Cette diversification exceptionnelle de l’activité ne saurait pour autant permettre à l’entreprise de poursuivre longtemps son activité car ses principaux clients sont basés aux États-Unis, marché aujourd’hui confronté à une large crise économique.
«Ce n’est pas seulement les États-Unis mais tout le monde entier: nous sommes très inquiets» explique Shin Sangho, président de MBI en Haïti, lors de la visite de son usine organisée pour plusieurs médias internationaux.
«On ne peut pas exporter» renchérit Yves Estival devant un stock de pantalons qui était destiné au marché américain.
Les sensibilisations quotidiennes aux gestes barrières qu’elle reçoit à l’usine ont poussé Evelyne Saintilien à drastiquement changer son retour à domicile après sa journée de travail, installant normalement de l’eau et du savon devant sa porte d’entrée.

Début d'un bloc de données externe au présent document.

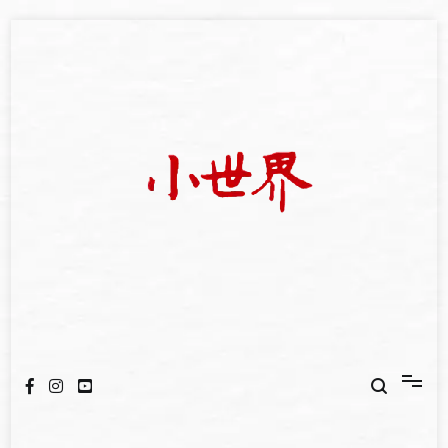
Skip
to
content
我們立足小世界，學習記錄浩瀚蒼穹
世新大學小世界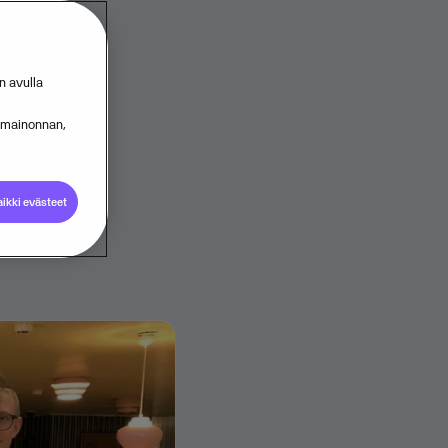
n avulla
än hyviä
s mainonnan,
ntöjä
ikki evästeet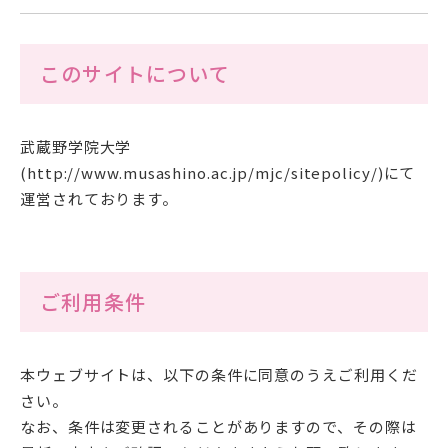
在学生の方
このサイトについて
卒業生の方
保護者の方
武蔵野学院大学
(http://www.musashino.ac.jp/mjc/sitepolicy/)にて
一般の方
運営されております。
企業の方
ご利用条件
本ウェブサイトは、以下の条件に同意のうえご利用くだ
さい。
なお、条件は変更されることがありますので、その際は
資料請求・お問い合わせ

Mais ces précautions lui paraissent vaines face aux difficultés qu’elle rencontre lors de ses déplacements en transport public.
«On est collés à cinq personnes par banc. Moi je porte un masque mais ça n’est pas le cas de tout le monde» déplore-t-elle.

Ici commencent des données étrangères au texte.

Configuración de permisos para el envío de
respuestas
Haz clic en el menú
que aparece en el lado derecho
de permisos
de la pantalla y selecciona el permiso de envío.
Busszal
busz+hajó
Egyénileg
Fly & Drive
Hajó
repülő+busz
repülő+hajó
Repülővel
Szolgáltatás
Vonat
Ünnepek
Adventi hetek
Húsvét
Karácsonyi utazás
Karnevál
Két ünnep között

«Si on demande à être moins nombreux, alors le chauffeur voudrait qu’on paie pour les passagers qu’il ne peut pas prendre» ajoute-t-elle tout en empilant les masques en tissus noir, semblable à celui qui barre son visage.
Le bruit des machines à coudre s’arrête soudainement dans le hangar. À la pause déjeuner, une majorité d’employés se presse pour aller acheter un plat chaud à l’extérieur du parc industriel.
Et sur le trottoir, au bord d’un axe routier majeur de la capitale, marchandes de nourriture et clients se regroupent autour des chaudières. Sans respect des règles d’hygiène et des distances de précaution.